Il résulte de la jurisprudence judiciaire rendue à propos des épidémies (voir en ce sens La grippe, les épidémies et la force majeure en dix arrêts, Pascale Guiomard, Dalloz) que pour que la force majeure soit retenue, il faut:
- que le contrat n’ait pas été conclu postérieurement à l’épidémie, la question se posant de la date à compter de laquelle l’épidémie et sa gravité peuvent être anticipées (TGI Saint-Denis de la Réunion, 29 déc. 2009, n° 08/02114).
- que l’épidémie ait touché la zone d’exécution du contrat (jurisprudence rendue à propos de pays voisins de ceux où sévissait l’épidémie du SRAS).
- que l’épidémie soit suffisamment grave pour être qualifiée d’irrésistible (CA Basse-Terre, 17 déc. 2018, n° 17/00739). Dans ce cas, le caractère d’irrésistibilité pourra résulter soit de la maladie elle même (une personne hospitalisée) soit des mesures prises pour l’endiguer (fermeture d’écoles, restriction de circulation, confinement…).
A notre connaissance le juge administratif n’a jamais statué sur des cas de force majeure résultant d’épidémie. Cette dernière est cependant retenue s’agissant de catastrophes naturelles majeures (crue historique, inondations très graves…).
On note que la jurisprudence a pu apprécier assez sévèrement le caractère de force majeure des épidémies.
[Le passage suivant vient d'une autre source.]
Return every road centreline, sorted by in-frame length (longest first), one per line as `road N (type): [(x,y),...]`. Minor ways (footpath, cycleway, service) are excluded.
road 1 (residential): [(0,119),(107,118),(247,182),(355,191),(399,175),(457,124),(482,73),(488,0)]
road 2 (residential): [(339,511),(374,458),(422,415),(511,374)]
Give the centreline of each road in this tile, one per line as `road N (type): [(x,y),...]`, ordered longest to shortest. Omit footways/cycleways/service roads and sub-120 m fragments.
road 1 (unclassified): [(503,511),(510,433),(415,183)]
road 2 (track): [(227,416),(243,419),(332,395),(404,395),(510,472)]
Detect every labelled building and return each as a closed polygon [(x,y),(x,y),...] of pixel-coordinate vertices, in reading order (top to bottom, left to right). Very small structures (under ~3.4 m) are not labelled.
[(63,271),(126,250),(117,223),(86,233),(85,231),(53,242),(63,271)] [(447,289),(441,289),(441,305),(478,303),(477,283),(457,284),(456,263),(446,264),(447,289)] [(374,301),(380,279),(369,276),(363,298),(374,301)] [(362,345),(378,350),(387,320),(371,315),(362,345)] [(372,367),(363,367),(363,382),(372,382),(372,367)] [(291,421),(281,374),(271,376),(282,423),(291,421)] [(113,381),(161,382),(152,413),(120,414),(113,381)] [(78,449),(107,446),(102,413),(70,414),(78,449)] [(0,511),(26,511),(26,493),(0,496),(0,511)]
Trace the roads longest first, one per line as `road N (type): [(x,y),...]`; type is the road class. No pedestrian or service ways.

Ainsi la force majeure a été rejetée dans le cas d’un cyclone qui n’avait eu pour effet que de révéler des vices de conception et de réalisation dont un ouvrage était affecté (CAA Paris, 11 juill. 1997, n° 95PA02189, Lomba) ou une pour une crue exceptionnelle mais qui avait déjà eu lieu des décennies auparavant (CE, 9 mai 1962, Sté Chais d’Armagnac).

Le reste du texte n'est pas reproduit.